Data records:

____

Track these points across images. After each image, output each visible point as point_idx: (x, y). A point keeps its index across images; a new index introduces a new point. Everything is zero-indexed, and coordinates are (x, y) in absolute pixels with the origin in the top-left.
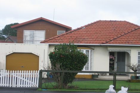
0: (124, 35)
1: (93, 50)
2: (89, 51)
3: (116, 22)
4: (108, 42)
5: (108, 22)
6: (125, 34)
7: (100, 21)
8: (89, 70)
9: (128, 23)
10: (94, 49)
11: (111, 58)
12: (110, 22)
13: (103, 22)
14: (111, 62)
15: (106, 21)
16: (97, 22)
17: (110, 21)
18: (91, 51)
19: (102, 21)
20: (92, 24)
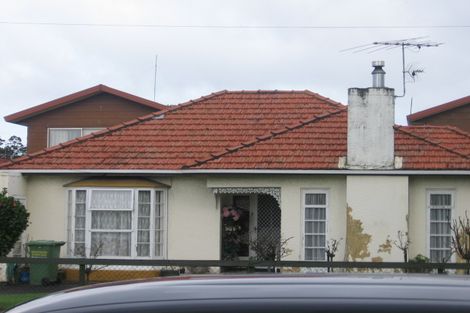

____

Rewrite the records with "absolute pixels" changed to "pixel units" and everything else kept the same. Leave the pictures out.

Track these points across images. After each image, output each visible point as point_idx: (x, y). A point keeps its index across images; a new index introduces a new point. Everything is zero-indexed, and coordinates are (x, y) in pixel units with the origin in the top-left.
0: (124, 35)
1: (93, 50)
2: (89, 51)
3: (116, 22)
4: (108, 42)
5: (108, 22)
6: (125, 34)
7: (100, 21)
8: (89, 70)
9: (128, 23)
10: (94, 49)
11: (111, 58)
12: (110, 22)
13: (103, 22)
14: (111, 62)
15: (106, 21)
16: (97, 22)
17: (110, 21)
18: (91, 51)
19: (102, 21)
20: (92, 24)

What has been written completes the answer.